Records provided: Begin

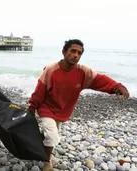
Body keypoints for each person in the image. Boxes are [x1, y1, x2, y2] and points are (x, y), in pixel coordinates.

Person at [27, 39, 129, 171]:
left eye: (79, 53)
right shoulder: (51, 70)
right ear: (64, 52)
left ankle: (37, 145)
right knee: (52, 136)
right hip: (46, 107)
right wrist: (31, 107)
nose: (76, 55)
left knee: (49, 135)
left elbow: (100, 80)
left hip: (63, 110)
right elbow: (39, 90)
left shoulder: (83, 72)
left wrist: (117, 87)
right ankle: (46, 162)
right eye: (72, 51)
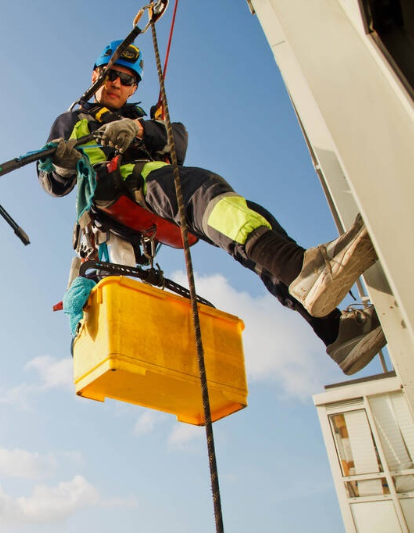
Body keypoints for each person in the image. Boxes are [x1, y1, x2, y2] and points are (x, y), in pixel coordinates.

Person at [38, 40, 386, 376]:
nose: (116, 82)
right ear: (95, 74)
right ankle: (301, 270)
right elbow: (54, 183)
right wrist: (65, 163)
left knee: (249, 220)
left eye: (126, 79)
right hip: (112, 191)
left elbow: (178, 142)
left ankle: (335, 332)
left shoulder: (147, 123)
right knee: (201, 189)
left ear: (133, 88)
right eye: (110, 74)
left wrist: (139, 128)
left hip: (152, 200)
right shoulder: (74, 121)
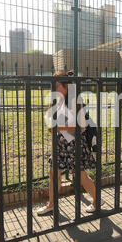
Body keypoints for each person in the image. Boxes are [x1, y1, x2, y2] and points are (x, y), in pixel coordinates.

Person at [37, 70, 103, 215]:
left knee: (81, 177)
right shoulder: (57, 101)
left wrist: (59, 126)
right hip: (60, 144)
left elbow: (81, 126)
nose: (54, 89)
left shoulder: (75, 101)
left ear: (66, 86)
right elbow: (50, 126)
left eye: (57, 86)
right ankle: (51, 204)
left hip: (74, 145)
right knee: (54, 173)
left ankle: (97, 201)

Records provided: End
Records provided: Begin

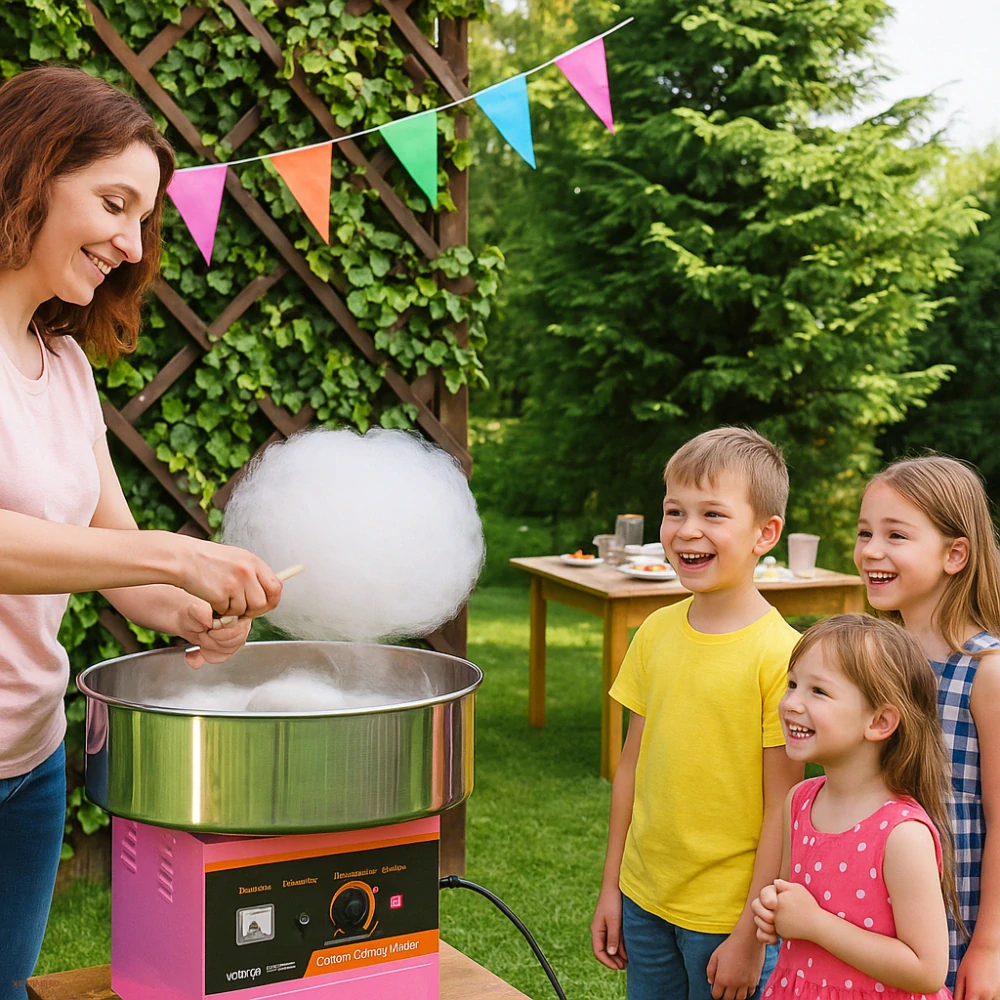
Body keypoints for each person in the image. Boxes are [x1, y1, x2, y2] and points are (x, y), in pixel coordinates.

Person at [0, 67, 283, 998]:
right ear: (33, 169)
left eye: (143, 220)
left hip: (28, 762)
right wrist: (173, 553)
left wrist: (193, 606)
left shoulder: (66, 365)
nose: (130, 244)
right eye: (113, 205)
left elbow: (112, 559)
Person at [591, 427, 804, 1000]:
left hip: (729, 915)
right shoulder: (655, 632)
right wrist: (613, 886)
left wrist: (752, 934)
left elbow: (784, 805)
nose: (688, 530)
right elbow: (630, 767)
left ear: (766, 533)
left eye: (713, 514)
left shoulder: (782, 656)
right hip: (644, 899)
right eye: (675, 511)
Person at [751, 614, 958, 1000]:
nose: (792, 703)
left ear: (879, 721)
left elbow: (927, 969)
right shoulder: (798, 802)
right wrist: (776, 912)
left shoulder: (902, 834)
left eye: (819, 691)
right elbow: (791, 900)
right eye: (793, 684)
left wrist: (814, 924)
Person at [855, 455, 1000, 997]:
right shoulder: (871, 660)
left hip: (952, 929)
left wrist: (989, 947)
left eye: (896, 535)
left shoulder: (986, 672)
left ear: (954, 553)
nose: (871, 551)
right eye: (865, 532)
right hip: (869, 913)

Records provided: End

Look above for the line with "left eye: (57, 86)" and the line with "left ankle: (97, 201)". Write out those two lines and all the lines between them, exactly, and no others.

• [Result for this task]:
left eye: (57, 86)
right ankle: (51, 204)
left hip: (74, 145)
right knee: (54, 173)
left ankle: (97, 201)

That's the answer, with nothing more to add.